● **Exercise instructions**:
1. Please answer these questions on the article about the Patwin open space park:
(a) What does the park's name mean?
(b) How many miles of trails does the park have?
(c) Which village site names have kept their interpretive, phonetic form?
2. Pick up the article about the Patwin open space park at its end and write what comes next.

“The land understands the language.” Leland Kinter, the treasurer on the Yocha Dehe Wintun Nation Tribal Council, uttered the words just before delivering a blessing, in the Patwin language, for the newly christened 1,500-acre Patwino Worrtla Kodoi Dihi Open Space Park along Rockville
Road.

The park name is pronounced Put.win.no War.klaw Kaw.doy De.he and means “Southern Rock Home of the Patwin People.”

Kinter, in an interview Friday, said much of the language is from the environment from which the Patwin people evolved. A quail or woodpecker, he said, have names associated with the sounds they make.

“So the language that we are using is tied to the land for so long,” Kinter said.

While the Solano Land Trust is using signs and other means to emphasize the park’s connection to the native people who undoubtedly hunted and gathered food and used other seasonal resources from the land, the handful of artifacts and other physical evidence of those Patwin people are purposefully “hidden” in the open spaces.

“We have found artifacts like flints and evidence connected with grinding stones,” said Steve Chung, a Land Trust docent and California naturalist.

Kinter said there are other places only the Patwin descendants know about, places of worship and other significant rites around rock croppings and water habitat.

He dismisses the idea that because there is not much in the way of archeological evidence that the assumption is people did not live there.

“My grandmother knew people from the area,” Kinter said.

“It is a prime oak woodlands property. It is an extension of the Sonoma Volcanics,” Chung said. Sonoma Volcanics dates back to the Pliocene, which dates back to 2.6 and 5.3 million years ago.

Patwino Worrtla Kodoi Dihi Open Space Park, while dry for much of the hot summer, does have a striking water culture during the wet seasons, with a running creek and waterfalls and pools of water that form atop of volcanic base.

Chung said the entire landscape is dependent on the seasons, with animals migrating in and out to their advantage, and a mix of plant uprisings depending on the time of the year.

One such plant is the very rare Hermonia, with this specific plant found in only one other area. The Land Trust has named one of its trails after the plant, a pathway into the shrub’s springtime domain.

There are more than 14 miles of trails in the park.

Kinter said the seasonal life cycles also would have been true for the Patwin people, who may have lived in those foothills part-time. However, it was likely someone would have lived there year-round as a kind of caretaker

Certainly, the Patwin people were in Solano County when the Spanish arrived. A number of their village sites have kept the interpretive, phonetic names such as Putah, Suisun and Ulatis.

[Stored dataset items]
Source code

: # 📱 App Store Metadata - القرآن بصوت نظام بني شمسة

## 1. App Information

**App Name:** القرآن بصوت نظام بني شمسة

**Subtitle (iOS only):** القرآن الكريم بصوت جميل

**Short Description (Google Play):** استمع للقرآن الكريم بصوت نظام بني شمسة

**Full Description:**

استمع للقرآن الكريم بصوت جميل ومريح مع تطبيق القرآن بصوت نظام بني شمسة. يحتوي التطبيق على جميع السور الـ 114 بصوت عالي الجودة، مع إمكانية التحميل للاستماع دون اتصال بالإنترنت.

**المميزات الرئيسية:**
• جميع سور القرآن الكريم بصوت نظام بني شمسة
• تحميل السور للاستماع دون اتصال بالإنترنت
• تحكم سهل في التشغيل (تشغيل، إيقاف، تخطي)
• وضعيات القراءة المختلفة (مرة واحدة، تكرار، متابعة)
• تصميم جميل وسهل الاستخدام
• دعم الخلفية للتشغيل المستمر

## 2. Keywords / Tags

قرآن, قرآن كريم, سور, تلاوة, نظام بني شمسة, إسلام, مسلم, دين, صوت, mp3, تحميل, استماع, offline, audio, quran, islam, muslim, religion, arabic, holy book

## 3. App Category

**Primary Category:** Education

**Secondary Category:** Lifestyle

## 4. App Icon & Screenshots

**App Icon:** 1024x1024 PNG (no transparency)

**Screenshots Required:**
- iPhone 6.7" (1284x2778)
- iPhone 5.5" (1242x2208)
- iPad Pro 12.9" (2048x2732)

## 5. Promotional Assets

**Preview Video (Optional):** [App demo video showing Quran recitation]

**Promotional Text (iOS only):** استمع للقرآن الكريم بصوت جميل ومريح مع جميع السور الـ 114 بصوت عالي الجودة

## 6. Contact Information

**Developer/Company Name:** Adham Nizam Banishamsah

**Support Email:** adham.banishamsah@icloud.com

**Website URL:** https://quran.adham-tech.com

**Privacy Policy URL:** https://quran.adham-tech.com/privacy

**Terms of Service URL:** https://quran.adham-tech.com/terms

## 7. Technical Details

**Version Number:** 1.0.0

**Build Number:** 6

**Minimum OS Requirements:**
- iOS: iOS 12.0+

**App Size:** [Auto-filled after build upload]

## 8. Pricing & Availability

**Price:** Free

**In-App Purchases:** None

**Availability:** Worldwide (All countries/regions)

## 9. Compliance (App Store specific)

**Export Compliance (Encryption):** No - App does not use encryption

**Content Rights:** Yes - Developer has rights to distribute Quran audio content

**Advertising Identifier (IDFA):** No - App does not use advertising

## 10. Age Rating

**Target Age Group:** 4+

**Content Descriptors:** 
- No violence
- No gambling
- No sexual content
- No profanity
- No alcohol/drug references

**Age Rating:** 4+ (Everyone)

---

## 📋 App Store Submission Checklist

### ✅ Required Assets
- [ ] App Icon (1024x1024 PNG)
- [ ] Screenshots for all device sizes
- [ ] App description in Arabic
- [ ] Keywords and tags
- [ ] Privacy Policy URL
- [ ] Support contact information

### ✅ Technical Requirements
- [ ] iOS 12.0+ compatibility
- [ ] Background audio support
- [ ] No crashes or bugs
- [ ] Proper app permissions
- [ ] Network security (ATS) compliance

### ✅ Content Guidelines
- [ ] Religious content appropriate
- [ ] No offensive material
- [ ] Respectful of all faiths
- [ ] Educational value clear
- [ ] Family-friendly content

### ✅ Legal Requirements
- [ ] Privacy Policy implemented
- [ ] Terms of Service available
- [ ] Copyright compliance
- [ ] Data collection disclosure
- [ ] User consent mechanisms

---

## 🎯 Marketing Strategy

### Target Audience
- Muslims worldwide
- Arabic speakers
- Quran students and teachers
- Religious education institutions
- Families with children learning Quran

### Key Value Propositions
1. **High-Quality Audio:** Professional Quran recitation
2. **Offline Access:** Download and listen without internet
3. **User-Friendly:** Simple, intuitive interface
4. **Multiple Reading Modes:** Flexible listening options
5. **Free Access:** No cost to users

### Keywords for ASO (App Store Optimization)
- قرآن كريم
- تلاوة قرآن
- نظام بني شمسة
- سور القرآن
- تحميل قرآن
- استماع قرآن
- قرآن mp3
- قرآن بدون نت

● **Answers for the tasks**:
1.
(a) "Southern Rock Home of the Patwin People."
(b) More than 14 miles.
(c) Putah, Suisun and Ulatis.

2.
Some family tribal names, however, have been bastardized.

“Our family name is Lorenzo. And so your name was given to you from the first name of your captor,” Kinter said. “I don’t know if that happened everywhere, but it happened in our family.”

“The county derives its name indirectly from that of the Franciscan missionary, Father Francisco Solano, whose name was given in baptism to the chief of one of the Indian tribes of the region. Before receiving the name Solano, the chief was called Sem Yeto, which signifies ‘brave or fierce hand.’ At the request of General Vallejo, the county was named for Chief Solano, who at one time ruled over most of the land and tribes between the Petaluma Creek and the Sacramento River,” a short history on the Solano
County website states.

For Kinter and his older sister, Yvonne Perkins, it takes little or no imagination to see the children who would have been running and playing among the oak trees and volcanic rock at the new park.

It would not be unlike their own childhoods on the Yocha Dehe Wintun Nation lands in Brooks, or where they visited family often at the nearby Kletsel Dehe rancheria west of Williams – except they had cardboard on which to slide down the hills.

Perkins remembers making their own fishing rods. She remembers camping trips when the boys would go out hunting for rabbits, and the girls would gather firewood and fetch water.

But at all times, there was respect for the land.

“You don’t go out stomping and yelling. You go up humble,” said Perkins, even to the point of being careful not to have shiny objects that might disturb the land.

Being one of the older children, she took care of the younger kids, and those memories are some of her favorite. She would wake them and take them off for various activities.

Another part of their life growing up, however, was when they would be brought into a room and repeatedly taught the history of their ancestors and their lands.

“My family had 17 aunts and uncles … and they would go over and over and over (the stories),” Kinter said.

The central figure was Mary Mae (Wright) Norton, their grandmother.

She was just 5 feet, 2 inches tall and carried traditional Patwin traits to her looks. Kinter still laughs a bit at her big earlobes.

“But she could command a room,” Kinter said.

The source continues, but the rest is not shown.